This is part of a five part series on a recent McKinsey series of article on lean manufacturing. Other posts in the series: Introduction, Public Sector Lean, Lean in IT, Lean in China, Lean in Finance.
Applying Lean to Application Development and Maintenance
Noah B. Kindler, Vasantha Krishnakanthan, and Ranjit Tinaikar discuss how lean manufacturing methods can be applied to IT activities, specifically application development and maintenance.
Although lean principles were originally developed for manufacturing environments, they are increasingly and successfully being applied to service businesses. Application development and maintenance is a prime candidate for lean methods not only because it involves a great many processes with the potential to be optimized but also because large differences in productivity among organizations suggest that some are far less efficient than others. In our experience, applying the principles of lean manufacturing to ADM can increase productivity by 20 to 40 percent while improving the quality and speed of execution.
Similarly to the previous article, the authors do a good job of mapping traditional lean manufacturing to analogous attributes in IT.

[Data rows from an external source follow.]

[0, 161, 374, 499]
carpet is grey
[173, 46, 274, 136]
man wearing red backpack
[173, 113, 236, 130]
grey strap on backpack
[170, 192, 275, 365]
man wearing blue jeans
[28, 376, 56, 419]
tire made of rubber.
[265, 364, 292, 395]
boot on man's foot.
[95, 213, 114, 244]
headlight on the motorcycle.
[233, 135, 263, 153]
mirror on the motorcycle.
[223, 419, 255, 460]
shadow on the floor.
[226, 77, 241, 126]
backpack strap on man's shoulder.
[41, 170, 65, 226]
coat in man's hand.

Each category of waste in manufacturing has a counterpart in ADM, which can be thought of as a kind of factory that develops new applications according to business requirements. Changes to an application’s requirements are one common source of ADM waste, causing many of the classic varieties identified in lean: designers rework their specifications, coders wait for specifications to stabilize, testers overproduce as their testing environments have to be set up repeatedly, unmet requirements pile up in a large backlog. As in manufacturing, systematically eliminating these sources of waste improves the delivery time, quality, and efficiency of the ADM end product.

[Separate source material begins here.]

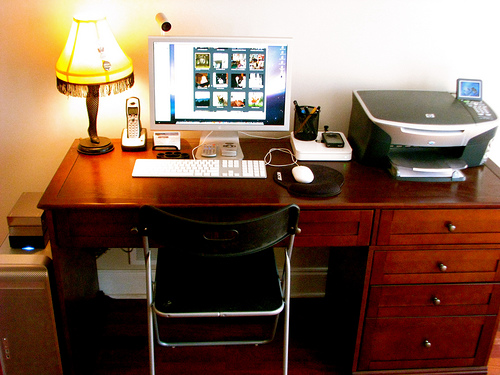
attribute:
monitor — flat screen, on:
[148, 34, 291, 139]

And then of course there are analogous methods to reduce those wastes.
-
Flow processing reduces overcapacity or excess inventory by aligning the rhythm of output with the flow of production. A release schedule helps prioritize projects, so it prevents the waste inherent in delays to accommodate new requests.
-
Load balancing forces the organization to make use of development staff across several locations, as well as outside vendors.
-
Standardization is common in most application-development organizations but can be more widely applied to reduce the waste that results when requirements are defined in an ad hoc way.
-
Segmentation of projects by complexity eliminates waste by helping managers to route projects to the proper resources and by avoiding unnecessary overhead for simple tasks.
-
Quality ownership should extend beyond the testing group to encompass the business, the designers, and the coders and testers. Unfortunately, in most application-development groups end-to-end quality ownership remains fragmented across multiple functional silos and is hardly ever tied to end-to-end performance incentives.

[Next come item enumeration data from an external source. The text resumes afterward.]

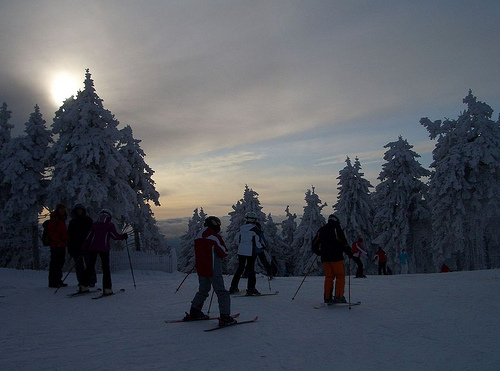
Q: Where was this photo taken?
A: On a mountain.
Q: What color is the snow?
A: White.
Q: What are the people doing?
A: Skiing.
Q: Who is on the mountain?
A: Skiers.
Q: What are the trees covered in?
A: Snow.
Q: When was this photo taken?
A: Daytime.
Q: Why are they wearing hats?
A: To stay warm.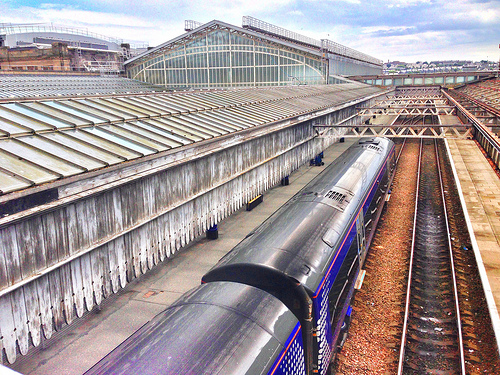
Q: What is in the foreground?
A: A train.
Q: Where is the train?
A: In the train station.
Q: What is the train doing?
A: Waiting at the station.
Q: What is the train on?
A: Train tracks.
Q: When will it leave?
A: When it is loaded.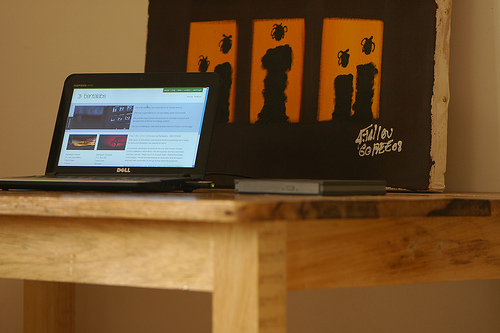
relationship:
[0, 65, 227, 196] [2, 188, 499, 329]
laptop on table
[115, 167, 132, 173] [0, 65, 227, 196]
dell on laptop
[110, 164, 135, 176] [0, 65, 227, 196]
brand name on laptop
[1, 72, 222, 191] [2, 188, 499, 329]
laptop on top of a table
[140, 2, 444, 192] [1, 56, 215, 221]
painting behind laptop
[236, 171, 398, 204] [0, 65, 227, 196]
external drive attached to laptop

We’ve talked about applying lean to software development several times in the past. It can be difficult.
Applying lean to an application-development organization is a substantial transformation taking two to three years. From discussions with chief information officers (CIOs) and other executives at 30 companies across a range of industries, we have learned that three challenges are the most difficult to overcome: changing behavior, broadening the focus from specifics to general principles, and setting up the right incentives.
Those are the same types of challenges experienced by any organization going through a lean transformation. In fact, a two to three year timeframe is probably overly optimistic.